I was at the grocery store the other day and noticed a bag of Flaxseed in the refrigerated health food section. I'd always heard it was good for you, but wasn't sure on how it would taste. After sprinkling it in my yogurt, cereal, and salad, I'm here to report that it's pretty much tasteless, but with the consistency of tiny sunflower seeds. Given all of the below health benefits, I encourage you all to try including in your diet as well!
The Benefits of Flaxseed
Some call it one of the most powerful plant foods on the planet. There’s some evidence it can help reduce your risk of heart disease, cancer, stroke, and diabetes. That’s quite a tall order for a tiny seed that’s been around for centuries: flaxseed.

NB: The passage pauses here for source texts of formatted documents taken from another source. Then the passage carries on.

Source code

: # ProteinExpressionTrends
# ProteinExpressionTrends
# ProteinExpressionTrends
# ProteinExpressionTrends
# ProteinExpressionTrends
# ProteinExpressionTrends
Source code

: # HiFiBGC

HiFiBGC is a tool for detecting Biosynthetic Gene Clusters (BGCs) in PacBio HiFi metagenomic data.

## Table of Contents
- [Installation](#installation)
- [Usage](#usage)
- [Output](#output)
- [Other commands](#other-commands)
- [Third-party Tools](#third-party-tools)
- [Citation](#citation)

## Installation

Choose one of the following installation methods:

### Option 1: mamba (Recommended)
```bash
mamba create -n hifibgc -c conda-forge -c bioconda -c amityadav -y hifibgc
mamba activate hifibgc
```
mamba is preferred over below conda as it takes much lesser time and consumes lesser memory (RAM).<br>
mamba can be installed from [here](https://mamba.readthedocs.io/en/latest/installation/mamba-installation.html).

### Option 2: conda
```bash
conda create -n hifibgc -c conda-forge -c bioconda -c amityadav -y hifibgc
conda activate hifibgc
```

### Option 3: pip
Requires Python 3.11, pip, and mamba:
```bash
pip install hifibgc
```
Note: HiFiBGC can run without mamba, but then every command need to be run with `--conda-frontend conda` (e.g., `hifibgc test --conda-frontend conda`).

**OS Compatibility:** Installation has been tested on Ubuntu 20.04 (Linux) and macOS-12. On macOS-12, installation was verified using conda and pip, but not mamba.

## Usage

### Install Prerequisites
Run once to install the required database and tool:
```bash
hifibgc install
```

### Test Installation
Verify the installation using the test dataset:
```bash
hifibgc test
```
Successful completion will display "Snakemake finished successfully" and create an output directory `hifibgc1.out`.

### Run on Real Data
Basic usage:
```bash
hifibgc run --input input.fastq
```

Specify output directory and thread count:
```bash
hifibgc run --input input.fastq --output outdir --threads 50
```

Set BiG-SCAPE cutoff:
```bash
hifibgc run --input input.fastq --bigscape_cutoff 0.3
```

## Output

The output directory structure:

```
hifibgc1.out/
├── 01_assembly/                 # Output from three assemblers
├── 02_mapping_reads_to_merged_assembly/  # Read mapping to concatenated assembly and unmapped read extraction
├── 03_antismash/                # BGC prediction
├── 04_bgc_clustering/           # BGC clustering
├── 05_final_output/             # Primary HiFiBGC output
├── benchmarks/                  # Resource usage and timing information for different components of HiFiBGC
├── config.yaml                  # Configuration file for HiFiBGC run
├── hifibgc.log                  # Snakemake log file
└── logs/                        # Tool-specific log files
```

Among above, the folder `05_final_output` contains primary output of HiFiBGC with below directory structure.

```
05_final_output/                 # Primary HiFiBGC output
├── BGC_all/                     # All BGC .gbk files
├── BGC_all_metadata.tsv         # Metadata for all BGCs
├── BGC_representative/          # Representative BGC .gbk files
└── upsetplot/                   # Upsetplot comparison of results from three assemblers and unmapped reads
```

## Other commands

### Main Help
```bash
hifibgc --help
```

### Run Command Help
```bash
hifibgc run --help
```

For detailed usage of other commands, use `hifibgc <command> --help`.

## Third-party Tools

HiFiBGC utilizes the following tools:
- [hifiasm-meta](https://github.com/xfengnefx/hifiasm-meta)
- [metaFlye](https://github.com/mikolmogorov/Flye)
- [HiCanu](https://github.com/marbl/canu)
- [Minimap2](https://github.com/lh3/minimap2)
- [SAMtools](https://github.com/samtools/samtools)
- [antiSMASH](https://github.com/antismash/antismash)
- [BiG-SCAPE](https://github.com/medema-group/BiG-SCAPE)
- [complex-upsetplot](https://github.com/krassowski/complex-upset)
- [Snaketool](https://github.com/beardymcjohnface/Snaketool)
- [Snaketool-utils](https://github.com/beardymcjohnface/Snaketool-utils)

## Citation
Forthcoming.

Flaxseed was cultivated in Babylon as early as 3000 BC, according to the Flax Council of Canada. By the 8th century, King Charlemagne believed so strongly in the health benefits of flaxseed that he passed laws requiring his subjects to consume it. Fast-forward 13 centuries, and some experts would say we have preliminary research to back up what Charlemagne suspected all those years ago.

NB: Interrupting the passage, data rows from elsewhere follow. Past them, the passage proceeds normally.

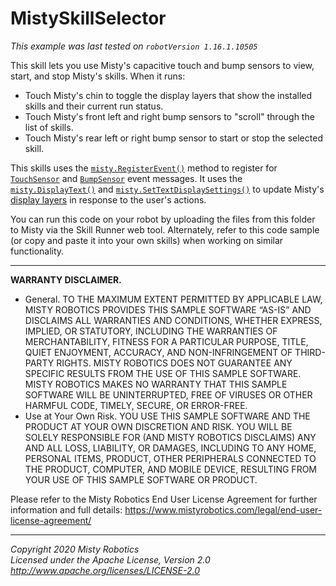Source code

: # MistySkillSelector

*This example was last tested on `robotVersion 1.16.1.10505`*

This skill lets you use Misty's capacitive touch and bump sensors to view, start, and stop Misty's skills. When it runs:

* Touch Misty's chin to toggle the display layers that show the installed skills and their current run status.
* Touch Misty's front left and right bump sensors to "scroll" through the list of skills.
* Touch Misty's rear left or right bump sensor to start or stop the selected skill.

This skills uses the [`misty.RegisterEvent()`](https://docs.mistyrobotics.com/misty-ii/javascript-sdk/api-reference/#misty-registerevent) method to register for [`TouchSensor`](https://docs.mistyrobotics.com/misty-ii/robot/sensor-data/#touchsensor) and [`BumpSensor`](https://docs.mistyrobotics.com/misty-ii/robot/sensor-data/#bumpsensor) event messages. It uses the [`misty.DisplayText()`](https://docs.mistyrobotics.com/misty-ii/javascript-sdk/api-reference/#misty-displaytext) and [`misty.SetTextDisplaySettings()`](https://docs.mistyrobotics.com/misty-ii/javascript-sdk/api-reference/#misty-settextdisplaysettings) to update Misty's [display layers](https://docs.mistyrobotics.com/misty-ii/robot/misty-ii/#using-misty-39-s-display) in response to the user's actions. 

You can run this code on your robot by uploading the files from this folder to Misty via the Skill Runner web tool. Alternately, refer to this code sample (or copy and paste it into your own skills) when working on similar functionality.

---

**WARRANTY DISCLAIMER.**

* General. TO THE MAXIMUM EXTENT PERMITTED BY APPLICABLE LAW, MISTY ROBOTICS PROVIDES THIS SAMPLE SOFTWARE “AS-IS” AND DISCLAIMS ALL WARRANTIES AND CONDITIONS, WHETHER EXPRESS, IMPLIED, OR STATUTORY, INCLUDING THE WARRANTIES OF MERCHANTABILITY, FITNESS FOR A PARTICULAR PURPOSE, TITLE, QUIET ENJOYMENT, ACCURACY, AND NON-INFRINGEMENT OF THIRD-PARTY RIGHTS. MISTY ROBOTICS DOES NOT GUARANTEE ANY SPECIFIC RESULTS FROM THE USE OF THIS SAMPLE SOFTWARE. MISTY ROBOTICS MAKES NO WARRANTY THAT THIS SAMPLE SOFTWARE WILL BE UNINTERRUPTED, FREE OF VIRUSES OR OTHER HARMFUL CODE, TIMELY, SECURE, OR ERROR-FREE.
* Use at Your Own Risk. YOU USE THIS SAMPLE SOFTWARE AND THE PRODUCT AT YOUR OWN DISCRETION AND RISK. YOU WILL BE SOLELY RESPONSIBLE FOR (AND MISTY ROBOTICS DISCLAIMS) ANY AND ALL LOSS, LIABILITY, OR DAMAGES, INCLUDING TO ANY HOME, PERSONAL ITEMS, PRODUCT, OTHER PERIPHERALS CONNECTED TO THE PRODUCT, COMPUTER, AND MOBILE DEVICE, RESULTING FROM YOUR USE OF THIS SAMPLE SOFTWARE OR PRODUCT.

Please refer to the Misty Robotics End User License Agreement for further information and full details: https://www.mistyrobotics.com/legal/end-user-license-agreement/

--- 

*Copyright 2020 Misty Robotics*<br>
*Licensed under the Apache License, Version 2.0*<br>
*http://www.apache.org/licenses/LICENSE-2.0*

These days, flaxseed is found in all kinds of foods, from crackers to frozen waffles to oatmeal. In the first 11 months of 2006, 75 new products were launched that listed flax or flaxseed as an ingredient. Not only has consumer demand for flaxseed gone up, agricultural use has also increased -- to feed all those chickens laying eggs that are higher in omega-3 fatty acids.
Although flaxseed contains all sorts of healthy components, it owes its healthy reputation primarily to three ingredients:
- Omega-3 essential fatty acids, "good" fats that have been shown to have heart-healthy effects. Each tablespoon of ground flaxseed contains about 1.8 grams of plant omega-3s.
- Lignans, which have both plant estrogen and antioxidant qualities. Flaxseed contains 75- 800 times more lignans than other plant foods
- Fiber. Flaxseed contains both the soluble and insoluble types.